* DATA FOR REVIEW:
++++

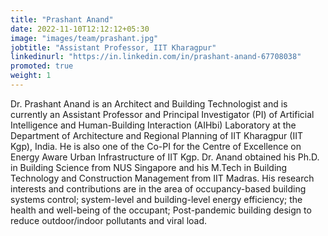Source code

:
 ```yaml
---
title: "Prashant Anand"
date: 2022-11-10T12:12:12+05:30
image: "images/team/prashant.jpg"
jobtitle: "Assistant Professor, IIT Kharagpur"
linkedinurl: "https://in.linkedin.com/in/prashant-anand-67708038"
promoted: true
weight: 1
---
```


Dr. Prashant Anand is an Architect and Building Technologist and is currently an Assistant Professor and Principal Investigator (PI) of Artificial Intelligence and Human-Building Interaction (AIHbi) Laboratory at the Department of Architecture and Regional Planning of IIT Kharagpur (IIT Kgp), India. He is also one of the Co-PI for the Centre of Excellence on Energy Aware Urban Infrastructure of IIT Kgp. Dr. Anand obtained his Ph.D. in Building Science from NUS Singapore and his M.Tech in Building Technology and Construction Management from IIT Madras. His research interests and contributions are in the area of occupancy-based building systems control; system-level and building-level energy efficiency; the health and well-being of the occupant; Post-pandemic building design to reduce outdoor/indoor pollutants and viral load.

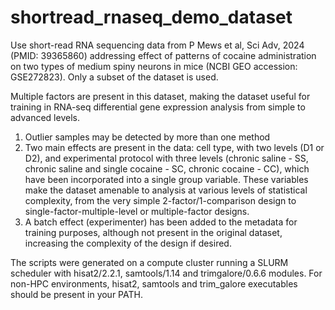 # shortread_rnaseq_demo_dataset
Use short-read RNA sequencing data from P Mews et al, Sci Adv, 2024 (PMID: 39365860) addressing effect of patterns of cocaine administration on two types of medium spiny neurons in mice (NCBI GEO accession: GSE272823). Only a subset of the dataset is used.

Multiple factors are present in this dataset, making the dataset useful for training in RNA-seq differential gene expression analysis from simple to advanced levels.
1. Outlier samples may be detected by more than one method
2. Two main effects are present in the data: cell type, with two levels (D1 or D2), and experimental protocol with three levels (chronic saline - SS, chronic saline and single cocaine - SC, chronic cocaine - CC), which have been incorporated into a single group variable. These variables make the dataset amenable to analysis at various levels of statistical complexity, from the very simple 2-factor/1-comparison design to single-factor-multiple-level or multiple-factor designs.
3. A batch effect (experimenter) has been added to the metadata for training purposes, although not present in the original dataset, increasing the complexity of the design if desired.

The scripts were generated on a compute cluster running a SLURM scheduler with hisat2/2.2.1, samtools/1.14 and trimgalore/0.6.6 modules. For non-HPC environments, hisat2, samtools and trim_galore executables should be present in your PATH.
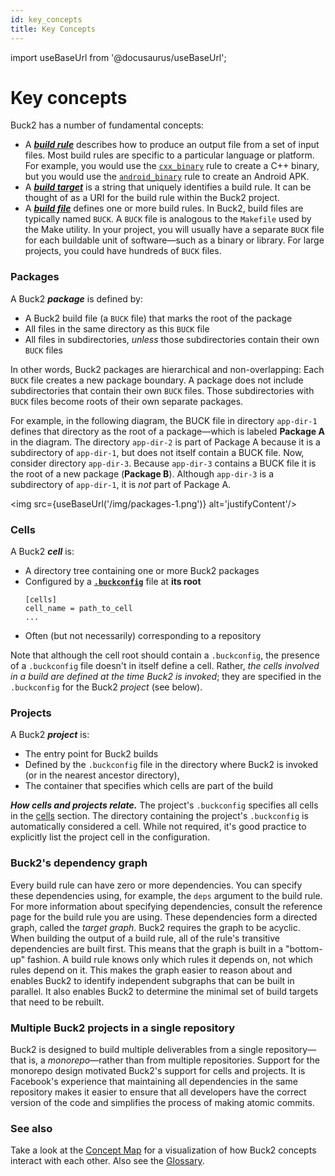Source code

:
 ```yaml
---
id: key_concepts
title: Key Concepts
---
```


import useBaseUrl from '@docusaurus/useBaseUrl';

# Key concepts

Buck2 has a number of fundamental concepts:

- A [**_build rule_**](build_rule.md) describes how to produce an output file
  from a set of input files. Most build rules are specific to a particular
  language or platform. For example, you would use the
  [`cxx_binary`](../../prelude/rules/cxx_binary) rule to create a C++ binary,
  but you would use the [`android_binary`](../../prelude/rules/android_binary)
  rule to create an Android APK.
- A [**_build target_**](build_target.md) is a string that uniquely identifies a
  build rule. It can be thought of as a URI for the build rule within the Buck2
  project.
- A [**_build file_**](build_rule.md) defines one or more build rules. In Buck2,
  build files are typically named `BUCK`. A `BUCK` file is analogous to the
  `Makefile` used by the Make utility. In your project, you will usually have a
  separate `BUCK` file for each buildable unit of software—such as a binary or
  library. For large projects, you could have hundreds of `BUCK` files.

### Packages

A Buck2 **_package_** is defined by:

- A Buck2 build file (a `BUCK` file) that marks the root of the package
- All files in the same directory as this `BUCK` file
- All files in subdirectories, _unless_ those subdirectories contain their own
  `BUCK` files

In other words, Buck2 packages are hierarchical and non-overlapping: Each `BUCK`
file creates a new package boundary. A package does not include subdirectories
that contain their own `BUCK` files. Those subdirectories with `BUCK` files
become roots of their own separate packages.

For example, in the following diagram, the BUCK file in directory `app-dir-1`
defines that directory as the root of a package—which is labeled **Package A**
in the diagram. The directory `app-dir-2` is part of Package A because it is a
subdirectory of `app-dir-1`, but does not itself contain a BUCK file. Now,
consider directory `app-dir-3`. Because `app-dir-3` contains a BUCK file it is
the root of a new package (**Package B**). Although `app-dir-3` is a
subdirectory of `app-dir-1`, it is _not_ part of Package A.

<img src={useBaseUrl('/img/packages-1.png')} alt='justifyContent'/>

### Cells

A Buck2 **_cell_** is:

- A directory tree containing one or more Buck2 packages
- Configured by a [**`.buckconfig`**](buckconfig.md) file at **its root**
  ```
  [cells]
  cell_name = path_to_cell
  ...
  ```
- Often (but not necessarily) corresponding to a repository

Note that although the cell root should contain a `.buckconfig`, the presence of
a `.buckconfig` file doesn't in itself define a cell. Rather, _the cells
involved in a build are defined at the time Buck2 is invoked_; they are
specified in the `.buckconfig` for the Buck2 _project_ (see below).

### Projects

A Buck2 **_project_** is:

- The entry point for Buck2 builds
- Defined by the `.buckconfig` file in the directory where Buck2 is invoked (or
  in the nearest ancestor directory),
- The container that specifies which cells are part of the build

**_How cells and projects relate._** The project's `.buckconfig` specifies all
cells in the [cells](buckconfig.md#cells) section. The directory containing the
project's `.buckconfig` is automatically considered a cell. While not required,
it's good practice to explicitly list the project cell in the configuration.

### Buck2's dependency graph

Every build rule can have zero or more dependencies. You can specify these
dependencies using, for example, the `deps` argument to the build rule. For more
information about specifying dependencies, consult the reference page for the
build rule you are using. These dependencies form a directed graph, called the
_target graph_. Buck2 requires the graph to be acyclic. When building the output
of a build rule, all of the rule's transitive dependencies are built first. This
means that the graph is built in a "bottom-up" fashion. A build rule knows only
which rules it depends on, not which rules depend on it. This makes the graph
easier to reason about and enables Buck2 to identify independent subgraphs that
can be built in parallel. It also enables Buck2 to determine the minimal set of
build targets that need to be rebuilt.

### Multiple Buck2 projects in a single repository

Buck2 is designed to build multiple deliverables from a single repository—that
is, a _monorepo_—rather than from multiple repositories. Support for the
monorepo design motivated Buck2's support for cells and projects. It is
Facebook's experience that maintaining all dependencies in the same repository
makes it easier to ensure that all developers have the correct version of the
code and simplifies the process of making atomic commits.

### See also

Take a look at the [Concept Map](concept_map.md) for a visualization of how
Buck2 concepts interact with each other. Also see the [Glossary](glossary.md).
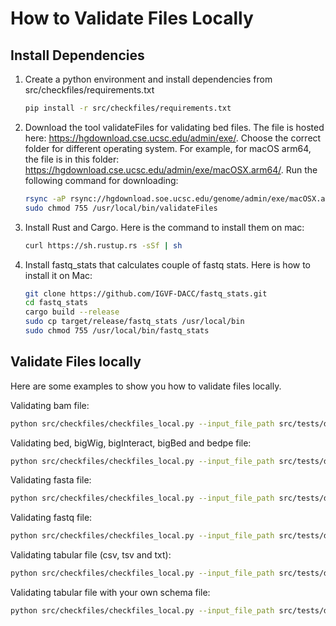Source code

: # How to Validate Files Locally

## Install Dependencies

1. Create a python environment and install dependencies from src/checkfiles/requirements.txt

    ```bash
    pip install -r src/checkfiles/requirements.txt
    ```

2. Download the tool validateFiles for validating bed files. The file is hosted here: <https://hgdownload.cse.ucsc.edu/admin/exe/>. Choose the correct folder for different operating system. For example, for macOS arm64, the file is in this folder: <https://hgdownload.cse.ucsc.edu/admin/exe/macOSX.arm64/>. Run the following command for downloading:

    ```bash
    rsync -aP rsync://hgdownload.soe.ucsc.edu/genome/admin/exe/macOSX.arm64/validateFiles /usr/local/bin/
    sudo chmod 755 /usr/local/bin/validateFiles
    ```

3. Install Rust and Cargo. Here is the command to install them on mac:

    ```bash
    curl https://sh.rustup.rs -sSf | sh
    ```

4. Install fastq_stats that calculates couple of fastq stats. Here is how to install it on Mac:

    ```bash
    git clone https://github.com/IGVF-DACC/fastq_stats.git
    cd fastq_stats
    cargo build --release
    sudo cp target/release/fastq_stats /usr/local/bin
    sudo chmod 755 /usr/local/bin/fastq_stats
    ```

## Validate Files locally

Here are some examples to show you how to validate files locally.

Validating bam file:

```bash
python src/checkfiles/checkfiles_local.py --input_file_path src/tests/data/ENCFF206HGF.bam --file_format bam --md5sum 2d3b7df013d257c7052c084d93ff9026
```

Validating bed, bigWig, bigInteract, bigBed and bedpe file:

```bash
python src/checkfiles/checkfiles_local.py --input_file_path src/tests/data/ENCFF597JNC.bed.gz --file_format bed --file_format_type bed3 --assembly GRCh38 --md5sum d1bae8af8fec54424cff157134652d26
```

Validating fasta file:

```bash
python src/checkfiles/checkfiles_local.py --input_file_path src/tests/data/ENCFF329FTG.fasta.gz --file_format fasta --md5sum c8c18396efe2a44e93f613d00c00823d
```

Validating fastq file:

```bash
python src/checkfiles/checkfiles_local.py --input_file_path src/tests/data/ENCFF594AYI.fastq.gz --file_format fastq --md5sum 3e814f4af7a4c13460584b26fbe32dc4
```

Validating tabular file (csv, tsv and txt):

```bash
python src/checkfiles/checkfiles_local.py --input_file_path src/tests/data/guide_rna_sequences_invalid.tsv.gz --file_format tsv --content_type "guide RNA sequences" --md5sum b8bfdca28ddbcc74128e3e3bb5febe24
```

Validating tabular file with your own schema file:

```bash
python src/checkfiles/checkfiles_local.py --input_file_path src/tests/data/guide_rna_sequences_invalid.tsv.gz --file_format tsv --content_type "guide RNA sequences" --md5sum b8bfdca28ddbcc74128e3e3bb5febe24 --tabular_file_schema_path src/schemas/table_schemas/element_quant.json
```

++++

* WORK REQUEST: In the records above, find each line that mentions the word "analysis", and copy it.

* SOLVED PROBLEM:
Multiple factors are present in this dataset, making the dataset useful for training in RNA-seq differential gene expression analysis from simple to advanced levels.
2. Two main effects are present in the data: cell type, with two levels (D1 or D2), and experimental protocol with three levels (chronic saline - SS, chronic saline and single cocaine - SC, chronic cocaine - CC), which have been incorporated into a single group variable. These variables make the dataset amenable to analysis at various levels of statistical complexity, from the very simple 2-factor/1-comparison design to single-factor-multiple-level or multiple-factor designs.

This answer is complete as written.